Dat is evident het geval, hoewel mijn schonkige gestalte steeds doet vermoeden dat ik uitsluitend op de bank hang. Dat is jammer, maar ik ga ook niet daags uren met gewichten in de weer, want het moet wel leuk blijven en de eega en de honden willen ook wel eens naar buiten.

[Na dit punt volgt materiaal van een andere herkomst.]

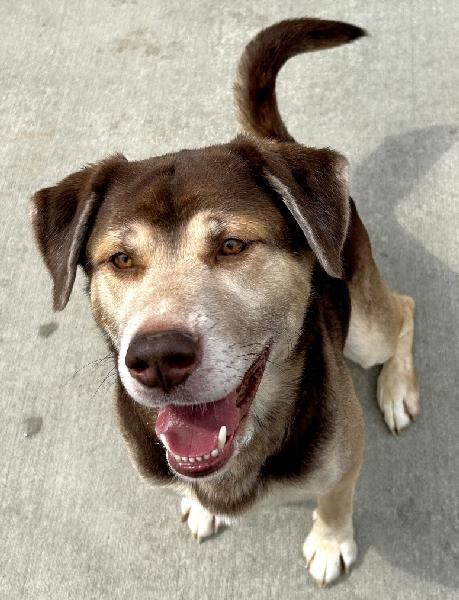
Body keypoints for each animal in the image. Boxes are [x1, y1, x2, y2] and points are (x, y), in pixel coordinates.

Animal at [30, 18, 419, 586]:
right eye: (121, 259)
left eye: (232, 245)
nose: (158, 359)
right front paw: (201, 506)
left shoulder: (345, 457)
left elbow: (334, 499)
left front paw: (331, 542)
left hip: (364, 328)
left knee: (405, 308)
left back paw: (397, 390)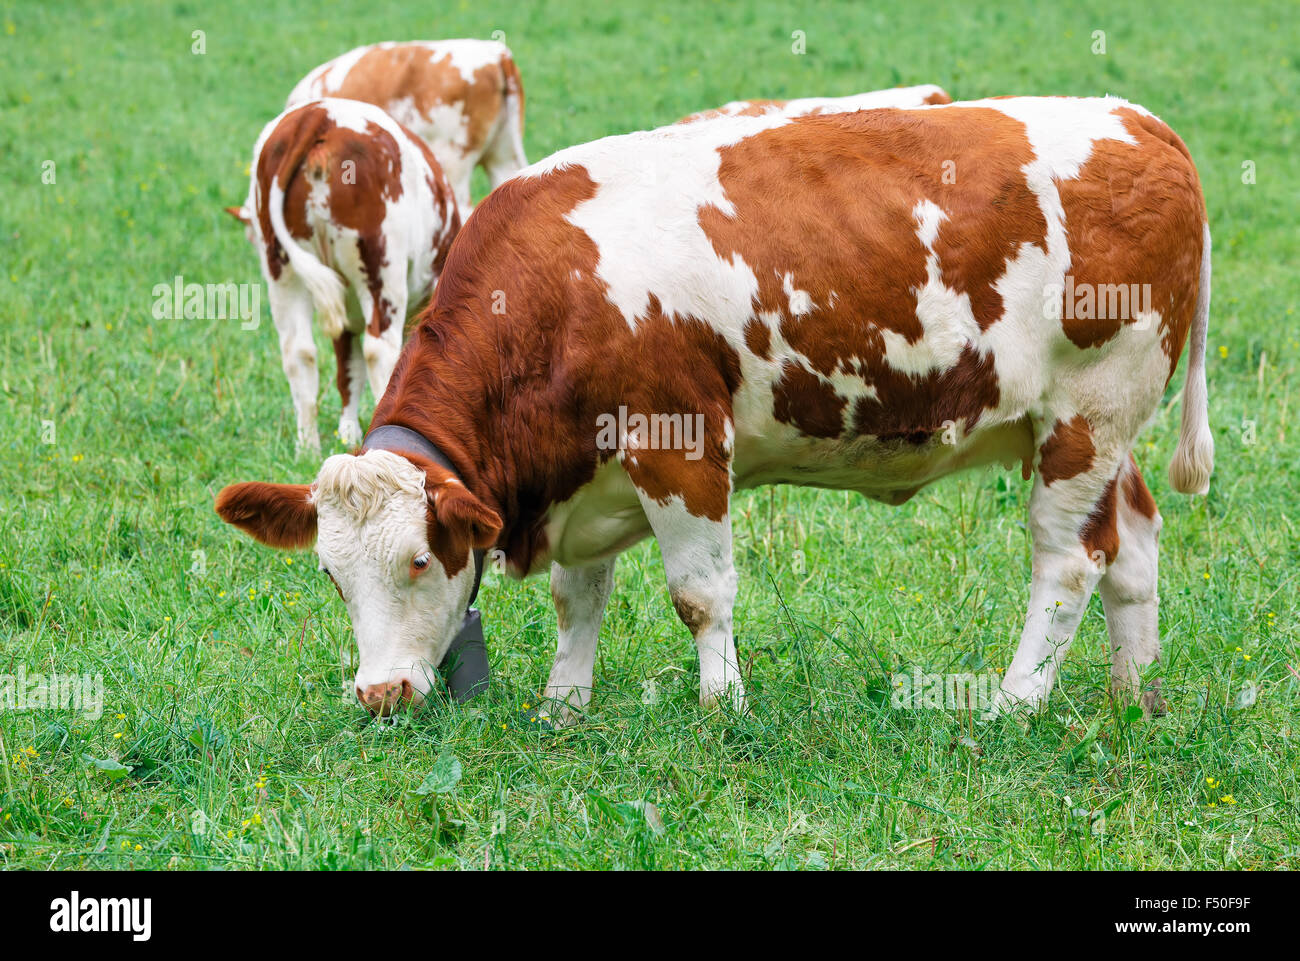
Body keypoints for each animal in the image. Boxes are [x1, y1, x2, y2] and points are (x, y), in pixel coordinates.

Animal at [226, 97, 460, 455]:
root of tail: (318, 114)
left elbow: (348, 370)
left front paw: (347, 433)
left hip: (283, 272)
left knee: (299, 352)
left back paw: (308, 447)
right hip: (381, 270)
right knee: (379, 351)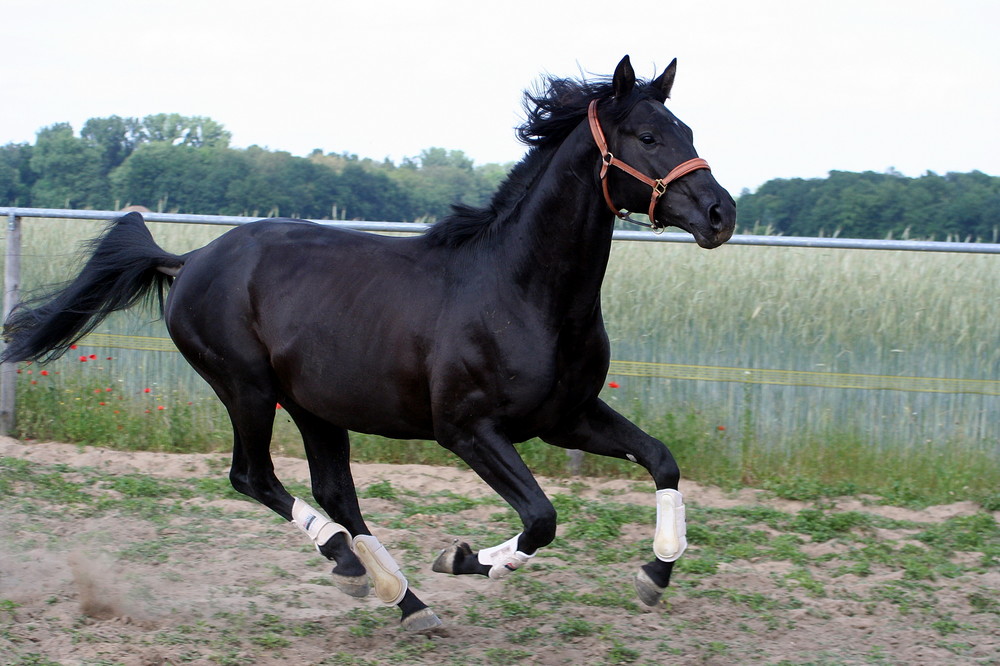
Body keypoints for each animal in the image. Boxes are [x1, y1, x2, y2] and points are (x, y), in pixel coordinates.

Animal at [0, 55, 736, 628]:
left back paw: (402, 599)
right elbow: (542, 517)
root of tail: (190, 260)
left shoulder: (567, 417)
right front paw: (460, 558)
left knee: (336, 493)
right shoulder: (467, 430)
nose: (720, 213)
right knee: (254, 476)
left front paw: (654, 576)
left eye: (687, 130)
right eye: (647, 134)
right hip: (246, 388)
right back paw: (351, 566)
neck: (521, 289)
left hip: (314, 405)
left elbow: (663, 460)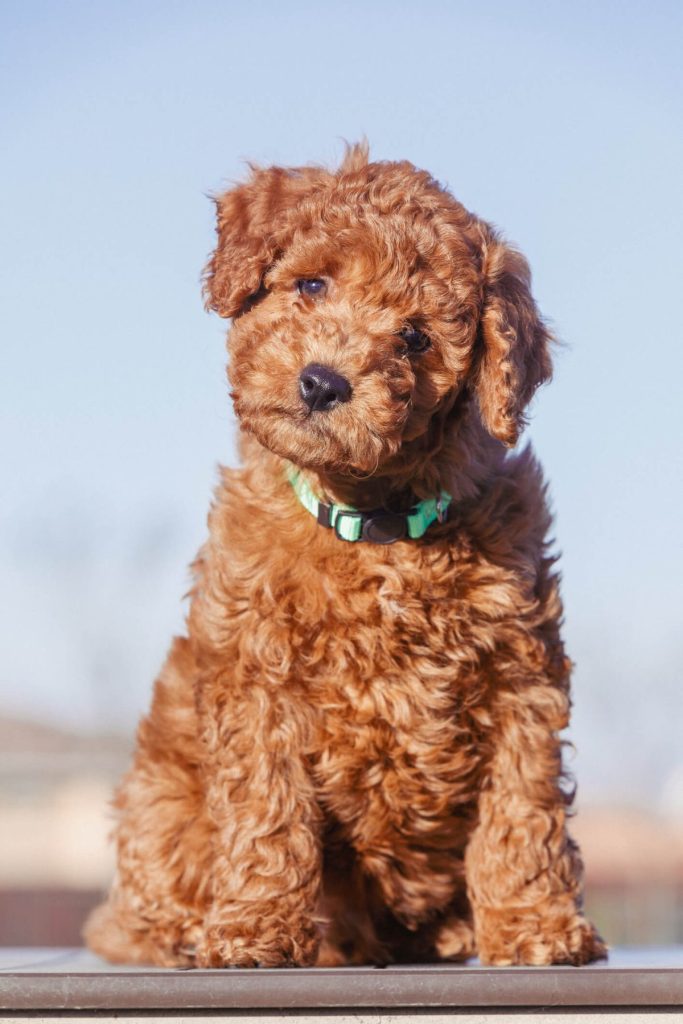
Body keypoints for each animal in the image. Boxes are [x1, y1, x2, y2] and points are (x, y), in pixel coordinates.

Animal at [83, 142, 602, 966]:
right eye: (311, 284)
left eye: (415, 337)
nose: (323, 383)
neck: (374, 524)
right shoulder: (256, 673)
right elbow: (266, 808)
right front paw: (257, 926)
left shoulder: (521, 676)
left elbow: (524, 806)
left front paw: (533, 923)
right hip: (161, 798)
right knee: (144, 903)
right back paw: (192, 932)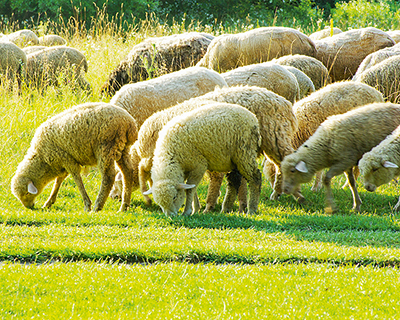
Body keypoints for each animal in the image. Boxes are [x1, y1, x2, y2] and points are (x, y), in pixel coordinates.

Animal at [10, 102, 138, 212]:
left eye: (26, 193)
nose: (29, 207)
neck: (42, 159)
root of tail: (129, 122)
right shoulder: (63, 162)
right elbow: (59, 180)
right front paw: (48, 203)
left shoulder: (67, 159)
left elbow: (77, 179)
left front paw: (87, 205)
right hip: (122, 149)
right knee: (128, 172)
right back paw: (124, 206)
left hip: (105, 148)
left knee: (108, 177)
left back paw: (97, 206)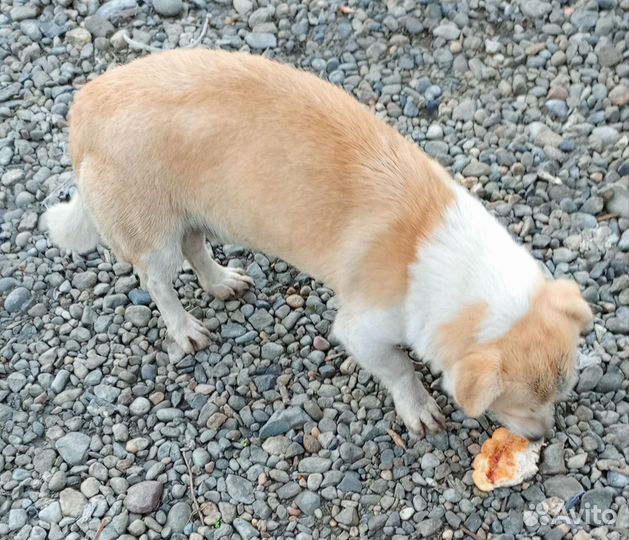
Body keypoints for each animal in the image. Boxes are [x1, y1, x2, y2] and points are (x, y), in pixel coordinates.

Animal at [43, 49, 588, 438]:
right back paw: (186, 330)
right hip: (154, 240)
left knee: (196, 249)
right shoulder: (361, 330)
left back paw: (221, 282)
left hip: (195, 214)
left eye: (561, 396)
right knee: (156, 282)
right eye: (518, 406)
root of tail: (83, 106)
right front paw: (419, 409)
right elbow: (399, 368)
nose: (544, 439)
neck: (443, 250)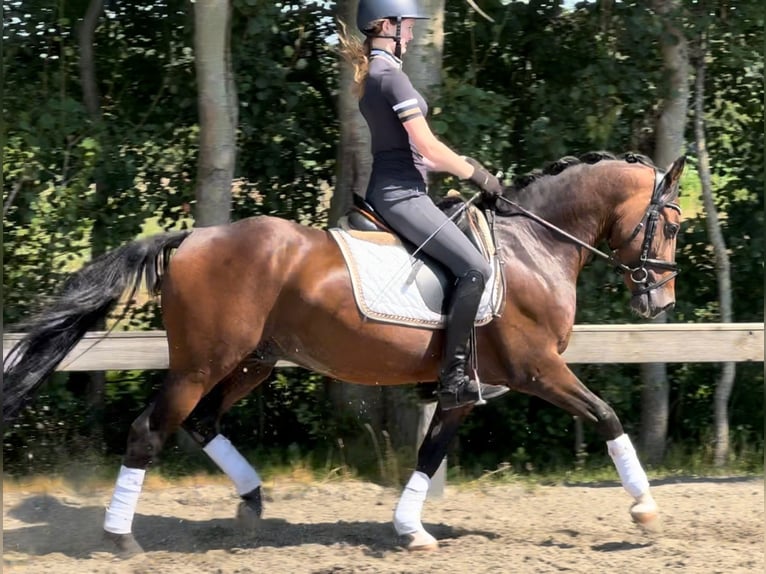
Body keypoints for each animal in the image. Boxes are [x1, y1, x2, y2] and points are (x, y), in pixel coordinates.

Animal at [0, 152, 684, 560]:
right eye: (672, 225)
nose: (660, 301)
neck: (533, 247)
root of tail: (192, 237)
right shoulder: (537, 368)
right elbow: (607, 417)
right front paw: (646, 511)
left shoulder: (468, 388)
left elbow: (431, 451)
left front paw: (411, 530)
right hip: (201, 364)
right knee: (149, 430)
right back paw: (121, 539)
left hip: (252, 362)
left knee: (202, 422)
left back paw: (252, 504)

Enfin, ik vermaak mij dus. Hoewel ik nu meer van het werpen in plaats van het rennen ben, doe ik dat laatste ook af en toe, vooral omdat het mooie weer uitnodigt tot buitenactiviteiten. Veel mensen hollen momenteel, kennelijk om te ontsnappen aan de wat benauwende sfeer die ontstaan is omdat het langdurig verblijf met intimi op de zenuwen kan werken. Niet dat dit bij ons het geval is, maar dat komt misschien omdat de eega zich vanaf het begin van onze relatie beschouwde als een soort mantelzorger die haar hulpvaardige natuur op mij, klunzig persoon zijnde, kon botvieren. Ik liet haar begaan. Daarenboven kookt ze lekker en heeft zij humor, dus je hoort mij niet klagen.
Aldus komen wij tot op heden monter de, overigens voor velen zorgelijke, dagen door. Ik realiseer mij dus dat anderen met leed geconfronteerd worden, wat dan wel weer een dempend effect heeft op onze al te jolige inborst. Want zoals menig bekende sporter reeds constateerde: er zijn belangrijker zaken in de wereld. Nooit gedacht dat ik zo zou denken, maar het is ontegenzeggelijk waar. Dat u gezond mag blijven dan wel het worden!